# Bread Recipe?



## SHAMALICIOUS (Jun 20, 2006)

Has anyone got a reallly good tried and tested recipe for a loaf of bread? That doesnt use yeast? Ive never made bread before, but it sounds like you all like making bread, so i thought ok ill have a go n see what its like lol  so i bought a loaf tin last week. I wanted to try it out. First ill try making some bread and then perphaps meatloaf, and i think i seen a good recipe here for salmonloaf also. Yummmy. Thanks.


----------



## Chausiubao (Jun 27, 2006)

without yeast? thats interesting. Steamed buns use baking powder to leaven, for various reasons, but still the only ones i know have yeast in them. But other then that, the only recipes for bread or baked goods that don't use yeast that I know of are coffee cake and various flat breads. I can give u a good yeasted bread recipe tho.


----------



## Andy M. (Jun 27, 2006)

This recipe doesn't use a loaf pan but is made without yeast.  It's quick and easy.
 
 
*Classic English Soda Bread*

3 C Flour
1 1/2 tsp Baking Powder
1 1/2 tsp Salt
1 1/2 C Milk

Before you do anything else, preheat the oven to 425 F. Then collect the ingredients and begin the recipe. Otherwise, there won’t be enough time for the oven to reach temperature before you’re done. Plan on mixing the ingredients just before baking.
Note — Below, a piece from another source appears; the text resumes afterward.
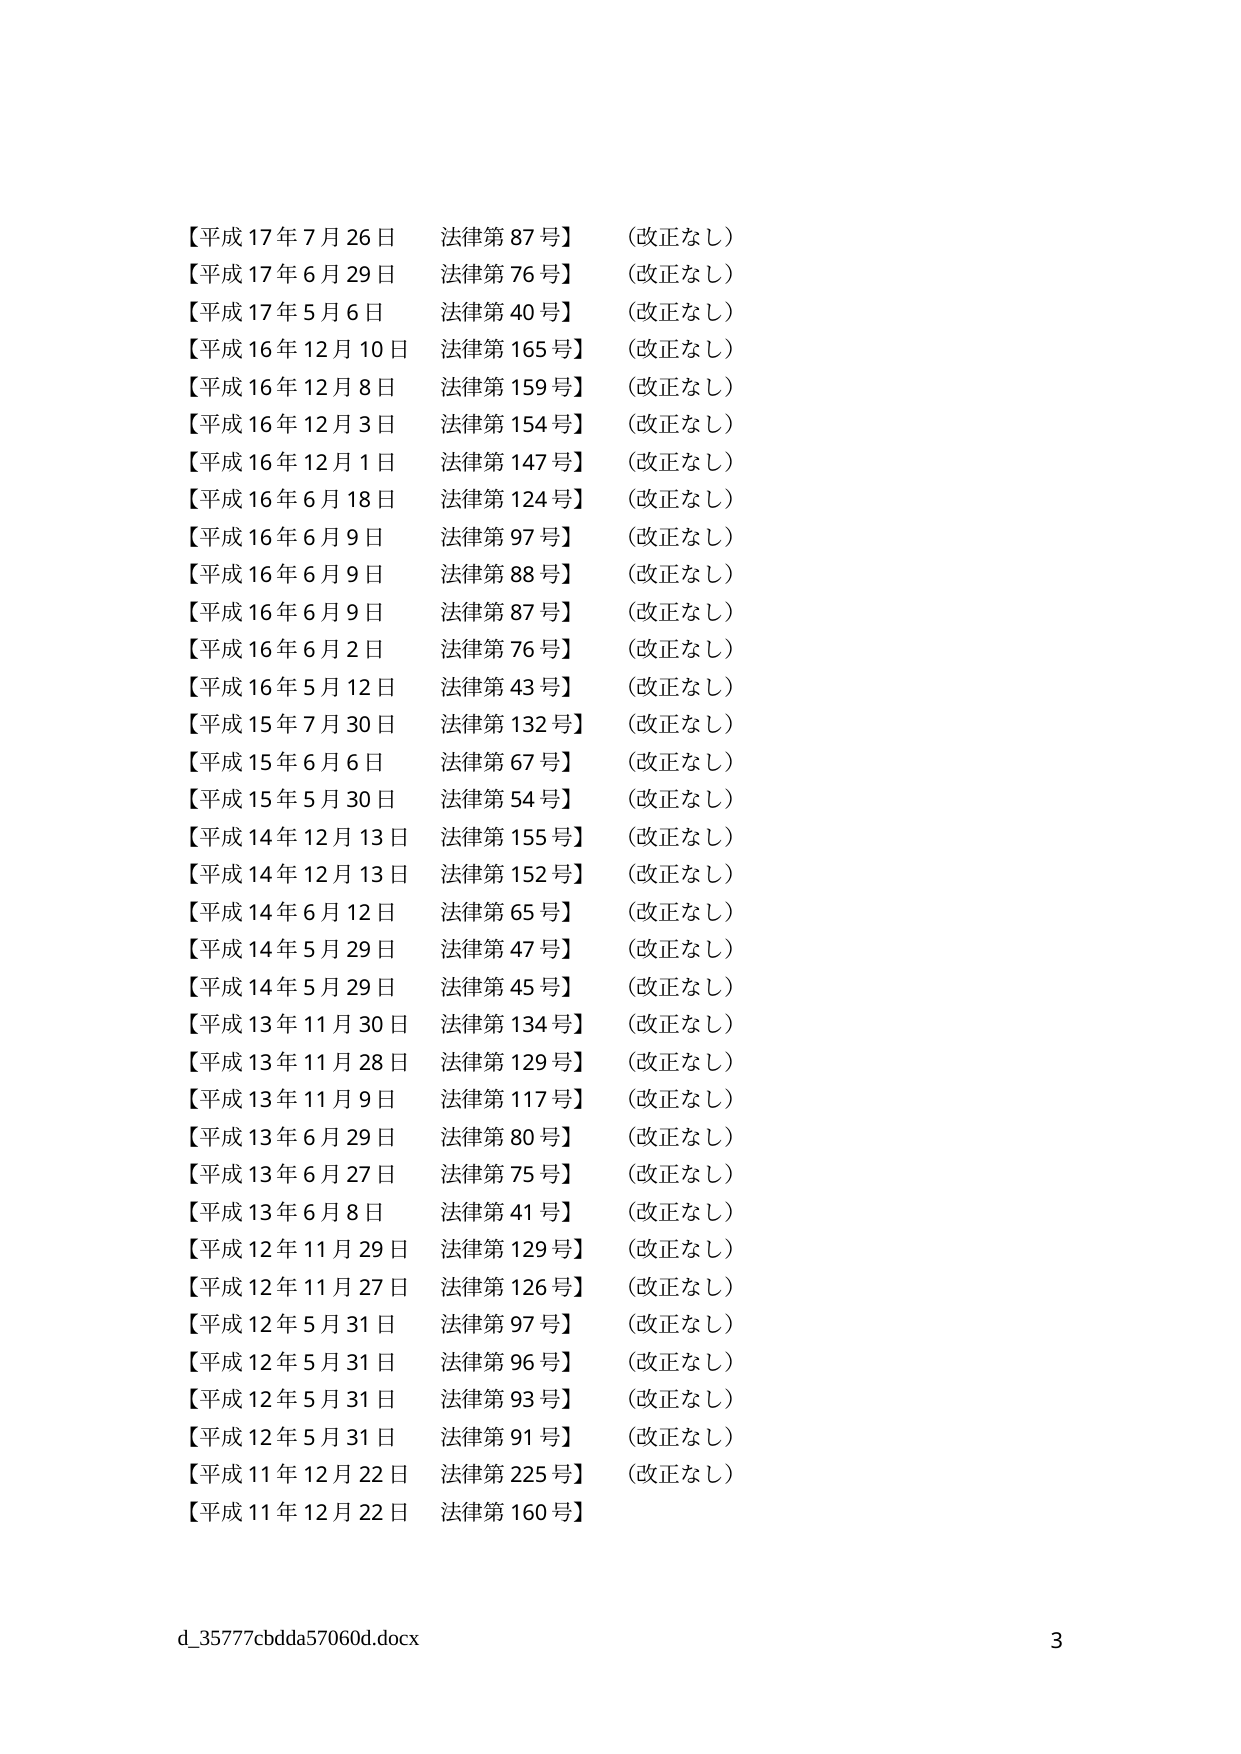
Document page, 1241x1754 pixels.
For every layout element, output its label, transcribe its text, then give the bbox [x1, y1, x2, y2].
Combine the dry ingredients. Mix the milk in gently until blended.

Place the dough on an oiled cookie sheet. Shape it into a round loaf about 8 inches in diameter with a rounded top. Dust the top with flour.

Using a bread knife, make two cuts at right angles, edge to edge, on the top of the loaf. (about a quarter of an inch deep)

Cover with an inverted stainless steel mixing bowl. Bake 30 minutes.

Remove the bowl and bake for another 30 minutes.

Cool before serving.


----------